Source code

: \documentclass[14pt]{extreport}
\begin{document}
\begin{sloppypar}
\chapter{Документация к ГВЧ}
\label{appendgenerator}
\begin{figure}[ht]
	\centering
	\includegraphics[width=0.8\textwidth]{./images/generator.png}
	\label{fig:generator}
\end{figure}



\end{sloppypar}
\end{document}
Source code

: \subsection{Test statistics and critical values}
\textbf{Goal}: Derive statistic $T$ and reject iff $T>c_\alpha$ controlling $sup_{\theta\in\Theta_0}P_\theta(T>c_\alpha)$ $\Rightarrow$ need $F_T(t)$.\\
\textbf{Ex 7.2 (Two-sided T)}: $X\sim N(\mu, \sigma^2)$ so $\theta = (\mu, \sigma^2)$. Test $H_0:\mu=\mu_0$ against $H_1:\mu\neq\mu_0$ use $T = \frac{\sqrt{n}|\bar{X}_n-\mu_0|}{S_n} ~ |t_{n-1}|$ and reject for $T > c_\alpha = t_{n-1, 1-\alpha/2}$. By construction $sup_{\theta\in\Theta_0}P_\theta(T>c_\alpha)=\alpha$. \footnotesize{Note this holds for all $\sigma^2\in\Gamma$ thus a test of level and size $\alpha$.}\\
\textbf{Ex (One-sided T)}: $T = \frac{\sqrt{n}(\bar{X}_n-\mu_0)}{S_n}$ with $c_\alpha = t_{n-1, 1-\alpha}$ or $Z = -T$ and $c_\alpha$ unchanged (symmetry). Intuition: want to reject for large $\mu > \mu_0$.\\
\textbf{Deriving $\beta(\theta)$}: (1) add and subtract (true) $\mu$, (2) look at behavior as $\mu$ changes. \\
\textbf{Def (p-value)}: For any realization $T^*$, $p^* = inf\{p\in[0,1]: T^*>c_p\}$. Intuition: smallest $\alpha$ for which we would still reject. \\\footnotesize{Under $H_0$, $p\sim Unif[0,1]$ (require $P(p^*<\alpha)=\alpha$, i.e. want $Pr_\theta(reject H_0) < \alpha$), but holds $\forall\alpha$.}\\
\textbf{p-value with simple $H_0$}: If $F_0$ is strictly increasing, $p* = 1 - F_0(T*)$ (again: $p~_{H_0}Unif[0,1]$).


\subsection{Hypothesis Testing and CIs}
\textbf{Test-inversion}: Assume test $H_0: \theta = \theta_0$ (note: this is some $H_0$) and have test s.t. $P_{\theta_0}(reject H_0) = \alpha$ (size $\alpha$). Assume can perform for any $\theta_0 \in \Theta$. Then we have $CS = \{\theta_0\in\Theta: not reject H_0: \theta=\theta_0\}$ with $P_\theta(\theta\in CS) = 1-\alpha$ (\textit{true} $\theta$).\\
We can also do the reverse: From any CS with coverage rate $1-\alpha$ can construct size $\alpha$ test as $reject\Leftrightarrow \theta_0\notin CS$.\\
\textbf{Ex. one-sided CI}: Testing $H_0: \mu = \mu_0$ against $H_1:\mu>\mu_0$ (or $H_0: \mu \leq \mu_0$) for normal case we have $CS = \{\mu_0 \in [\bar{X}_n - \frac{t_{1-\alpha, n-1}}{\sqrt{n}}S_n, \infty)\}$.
-------
JOB ITEM:
Type the data out again, exactly.

ANSWER TO THE PROBLEM:
Source code

: \documentclass[14pt]{extreport}
\begin{document}
\begin{sloppypar}
\chapter{Документация к ГВЧ}
\label{appendgenerator}
\begin{figure}[ht]
	\centering
	\includegraphics[width=0.8\textwidth]{./images/generator.png}
	\label{fig:generator}
\end{figure}



\end{sloppypar}
\end{document}
Source code

: \subsection{Test statistics and critical values}
\textbf{Goal}: Derive statistic $T$ and reject iff $T>c_\alpha$ controlling $sup_{\theta\in\Theta_0}P_\theta(T>c_\alpha)$ $\Rightarrow$ need $F_T(t)$.\\
\textbf{Ex 7.2 (Two-sided T)}: $X\sim N(\mu, \sigma^2)$ so $\theta = (\mu, \sigma^2)$. Test $H_0:\mu=\mu_0$ against $H_1:\mu\neq\mu_0$ use $T = \frac{\sqrt{n}|\bar{X}_n-\mu_0|}{S_n} ~ |t_{n-1}|$ and reject for $T > c_\alpha = t_{n-1, 1-\alpha/2}$. By construction $sup_{\theta\in\Theta_0}P_\theta(T>c_\alpha)=\alpha$. \footnotesize{Note this holds for all $\sigma^2\in\Gamma$ thus a test of level and size $\alpha$.}\\
\textbf{Ex (One-sided T)}: $T = \frac{\sqrt{n}(\bar{X}_n-\mu_0)}{S_n}$ with $c_\alpha = t_{n-1, 1-\alpha}$ or $Z = -T$ and $c_\alpha$ unchanged (symmetry). Intuition: want to reject for large $\mu > \mu_0$.\\
\textbf{Deriving $\beta(\theta)$}: (1) add and subtract (true) $\mu$, (2) look at behavior as $\mu$ changes. \\
\textbf{Def (p-value)}: For any realization $T^*$, $p^* = inf\{p\in[0,1]: T^*>c_p\}$. Intuition: smallest $\alpha$ for which we would still reject. \\\footnotesize{Under $H_0$, $p\sim Unif[0,1]$ (require $P(p^*<\alpha)=\alpha$, i.e. want $Pr_\theta(reject H_0) < \alpha$), but holds $\forall\alpha$.}\\
\textbf{p-value with simple $H_0$}: If $F_0$ is strictly increasing, $p* = 1 - F_0(T*)$ (again: $p~_{H_0}Unif[0,1]$).


\subsection{Hypothesis Testing and CIs}
\textbf{Test-inversion}: Assume test $H_0: \theta = \theta_0$ (note: this is some $H_0$) and have test s.t. $P_{\theta_0}(reject H_0) = \alpha$ (size $\alpha$). Assume can perform for any $\theta_0 \in \Theta$. Then we have $CS = \{\theta_0\in\Theta: not reject H_0: \theta=\theta_0\}$ with $P_\theta(\theta\in CS) = 1-\alpha$ (\textit{true} $\theta$).\\
We can also do the reverse: From any CS with coverage rate $1-\alpha$ can construct size $\alpha$ test as $reject\Leftrightarrow \theta_0\notin CS$.\\
\textbf{Ex. one-sided CI}: Testing $H_0: \mu = \mu_0$ against $H_1:\mu>\mu_0$ (or $H_0: \mu \leq \mu_0$) for normal case we have $CS = \{\mu_0 \in [\bar{X}_n - \frac{t_{1-\alpha, n-1}}{\sqrt{n}}S_n, \infty)\}$.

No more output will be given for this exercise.